Referring back to Figure 5, shield 40 has a point of maximum thickness which is a local maximum and the thickness of the shield decreases each side of the point of maximum thickness. By "local maximum" it is meant that the shield does not have an area of constant thickness.

It should be noted that the shields 40 as described have a position of maximum thickness between the suction side edge 41 and the pressure side edge 42. Either side of the position of maximum thickness the shield has a decreasing thickness (and in the case of Figure 6 an area of constant thickness). In other words, between the position of maximum thickness and the suction side edge 41 and the pressure side edge 42 the shield does not increase in thickness.
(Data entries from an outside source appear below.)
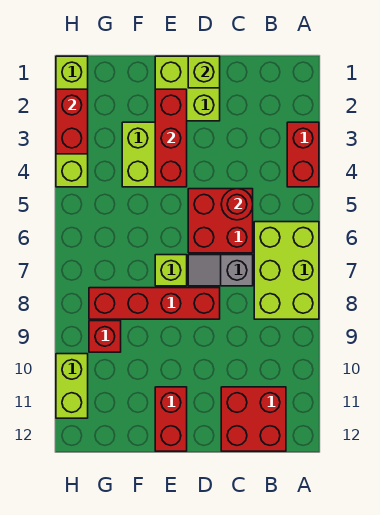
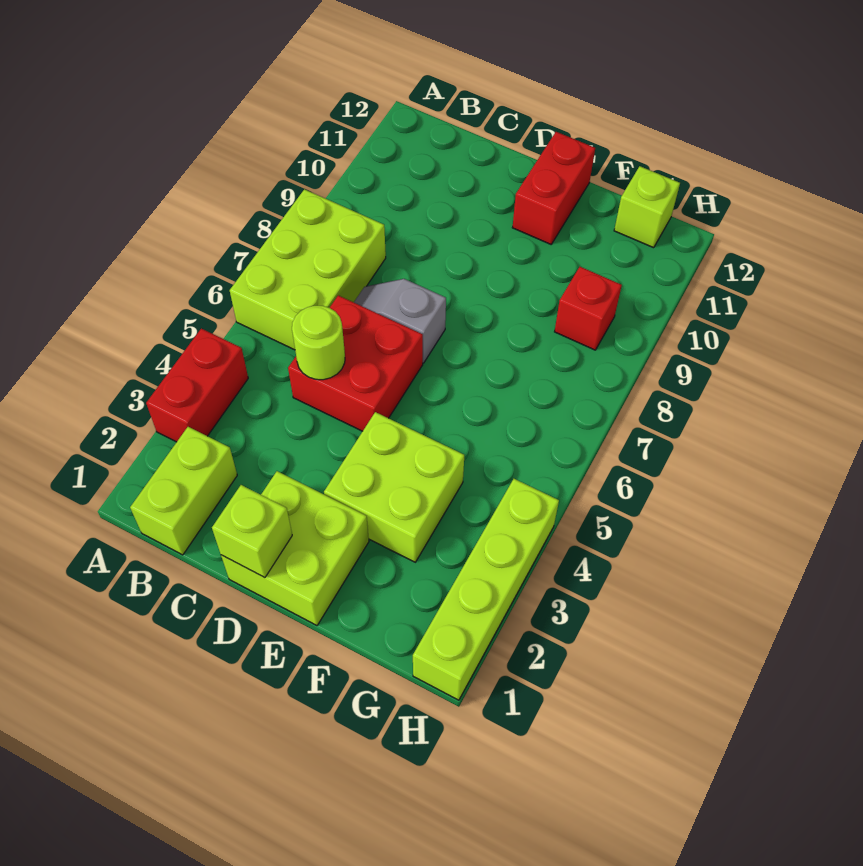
red 2x2 brick [221,387,286,451] -> none
red 1x1 round brick [221,189,253,220] -> lime 1x1 round brick [292,306,345,380]
grey 1x2 slope [188,255,253,286] -> grey 1x2 slope turned to [354,279,446,363]
red 1x4 brick [89,288,220,319] -> none
red 1x3 brick [155,89,187,187] -> none
lime 1x1 brick [155,255,187,286] -> lime 1x1 brick moved to [614,166,680,248]
red 1x2 brick [56,89,88,154] -> none
lime 1x2 brick [56,354,88,418] -> lime 1x2 brick moved to [130,427,237,555]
Or to put it another way, when moving from the position of maximum thickness towards the suction side edge the thickness of the shield does not increase; and when moving from the position of maximum thickness towards the pressure side edge the thickness of the shield does not increase. This provides for an outer surface 44 that has good aerodynamic properties.

The thickness distribution is preferably 'smooth' between the position of maximum thickness and the suction side edge 41 and the pressure side edge 42. That is there are no step changes in the thickness distribution. For example, referring to Figure 6, the tapered sections 47 and 48 blend into the area of constant thickness 46. Or to put it another way there are no discontinuities in the thickness distribution between the suction side edge 41 and the pressure side edge 42. This also provides for an outer surface 44 that has good aerodynamic properties. When the shield is in the form of a tape it may have a thickness of up to 1 mm for example, such as 0.4mm. When the shield is in the form of a cast component it may have a thickness of 5mm for example.

When the asymmetric shields which are shown in Figures 5 and 6 are applied to the leading edge of a wind turbine blade this will have the effect of moving the leading of edge away, and in particular, toward the pressure side compared with the existing leading edge. It is also possible to modify the position of the leading edge of the blade by using a shield which is not asymmetric. Such a symmetrical shield is shown in Figure 7. The shield has a varying thickness distribution and when it mounted to the blade the suction side edge 41 and the pressure side edge will not be aligned at the same chordwise locations on the respective suction and pressure surfaces. For example, the suction side edge 41 may be placed at 20% chord as measured from the leading edge 24, and the pressure side edge 42 may be placed at 40% chord as measured from the leading edge 24. This has the effect of moving the leading edge 51 of the blade assembly downwards toward the pressure side and hence increasing the camber of the blade. For any of the shields 40 shown in Figures 5, 6 or 7, when mounted on the blade, the suction side edge 41 may be positioned at up to 40% chord as measured from the leading edge 24. Similarly, the pressure side may edge 42 may be positioned at up to 40% chord as measured from the leading edge 24. Many modifications may be made to the examples described above without departing from the scope of the present invention as defined in the accompanying claims.